If you are bored this weekend here’s an interesting small project
Here me out, what if, from the JSON file you iterate each project and scrape it’s webpage (please add a sensitive delay between calls so you don’t stress Google’s servers), from there you take the title and the description, and using the Youtube’s API you also get the videos duration (I think @ehsa_293 already did this).
From that data scrap videos shorter than 30 seconds (those longer than 3 minutes are not technically disqualified tho, BUT I will also scrap those over 5 minutes).

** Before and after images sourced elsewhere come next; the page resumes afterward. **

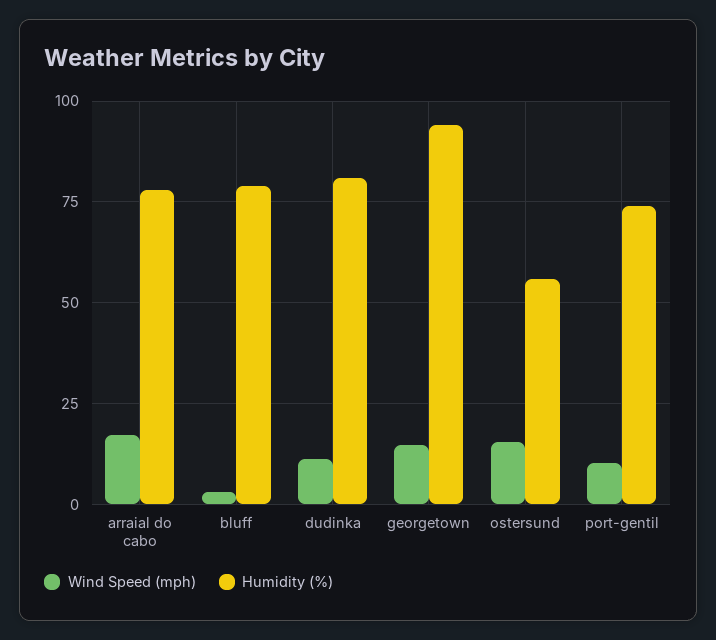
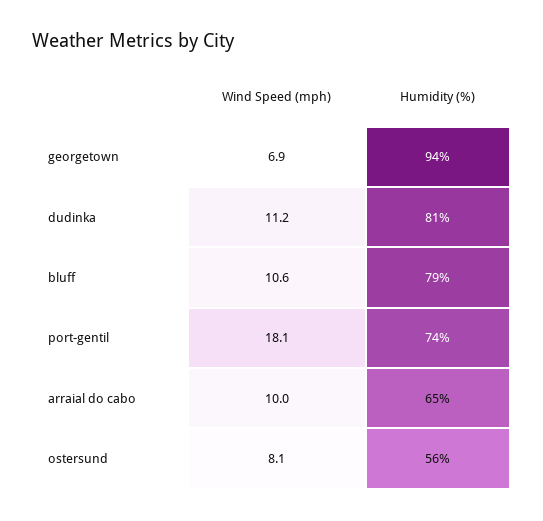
Wind Speed (mph), arraial do cabo: 17.5 -> 10
Humidity (%), arraial do cabo: 77.5 -> 65
Wind Speed (mph), bluff: 2.5 -> 10.6
Wind Speed (mph), georgetown: 15 -> 6.9
Wind Speed (mph), ostersund: 15 -> 8.1
Wind Speed (mph), port-gentil: 10 -> 18.1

Now here’s an interesting extra step you could also do, from each video extract the audio a pass it tru a speech to text AI and get that data too. At the end you should have a CSV file with:
title | shortDescription | description | category | videoTranscription
Now comes the fun part, take the competitions rules (the whole thing) and put that into a pdf/doc file, and feed that and the CSV to the 3 main LLMs; Gemini, ChatGPT and Claude, and with a clever prompt asking them to act as judges based on the rules files to choose the winners.
I think it will be super interesting for us to discover cool projects among the huge amount there is in the list and also to compare the results between the LLMs and between them and the actual official results!

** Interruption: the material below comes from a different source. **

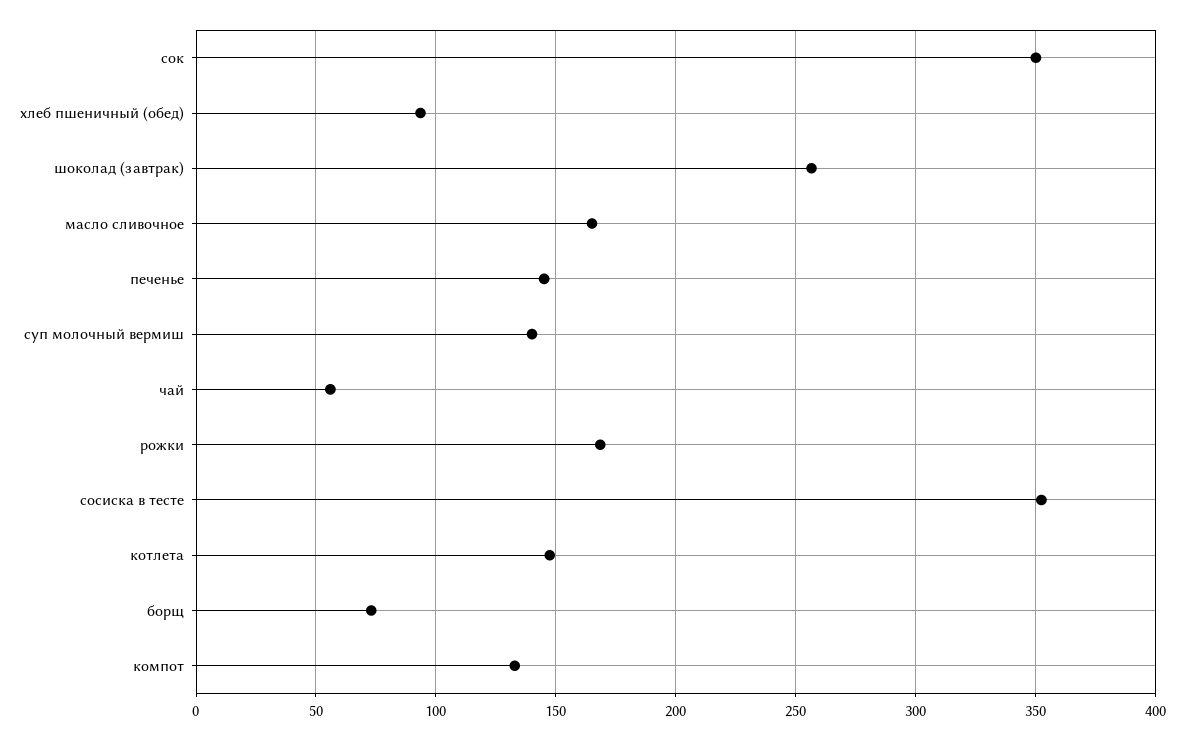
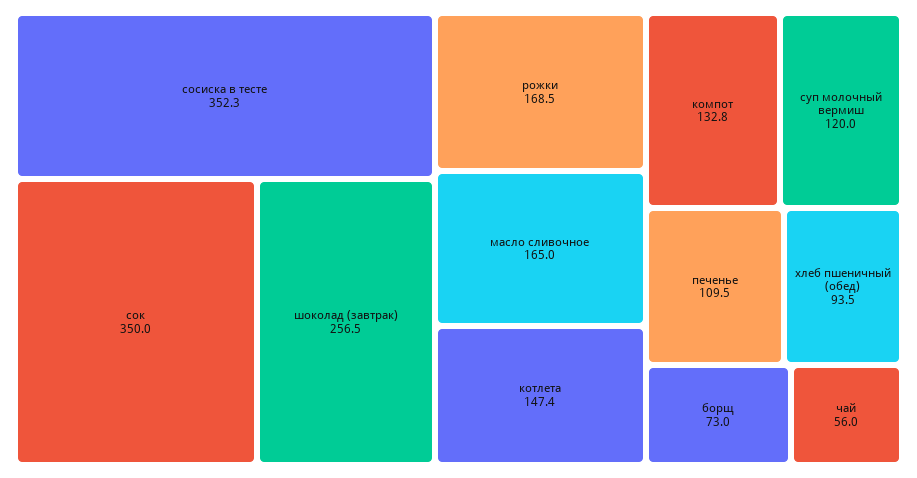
печенье: 145 -> 109.5
суп молочный вермиш: 140 -> 120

I wouldn’t recommend this, as it’d introduce a sort of Bias. a validator is definitely useful, however going towards direct judging even if generated will introduce unwanted Bias, which is against the randomization Google is going for.

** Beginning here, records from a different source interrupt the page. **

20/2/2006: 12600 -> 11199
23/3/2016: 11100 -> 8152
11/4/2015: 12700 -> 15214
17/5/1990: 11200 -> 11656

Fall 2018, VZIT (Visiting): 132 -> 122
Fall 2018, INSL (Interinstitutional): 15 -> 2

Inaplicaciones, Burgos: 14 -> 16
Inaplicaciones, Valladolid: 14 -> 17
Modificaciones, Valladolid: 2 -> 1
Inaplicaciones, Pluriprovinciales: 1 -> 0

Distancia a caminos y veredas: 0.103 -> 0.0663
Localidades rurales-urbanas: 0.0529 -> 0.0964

yeah thats why I added it as an extra step, it will be around 150USD according to my estimations using the Google’s speech to text API, BUT, there are very good local open source speech to text projects, you could use them to make this essentially free.
I was going to do that a few days ago, you also have to consider a rating system and manage the ratings and eliminations properly, mostly some math, but then I realized I’m already 500 dollars in debt to Gemini api lmao. Although, I was going to make it choose three potential winners for each category and then compare it to the judge’s choices. Also, I didn’t use any Youtube API to get the durations, I showed the code how I did it, found the specific class name responsible for the length of the video in the html file and the rest done with selenium.
I believe there is a set of cli tools that will parse that transcript from a YouTube videos. Might be Fabric but I’m on vacation right now and don’t have the mind for it
Just noticed now that I can do it for free without using any APIs, only tampermonkey, it would just take about 5 hrs for it to finish (5 secs per entry)
It’s useless since most videos (as Google itself recommended) shouldn’t have a lot of speech in it as you should rather show than describe your product.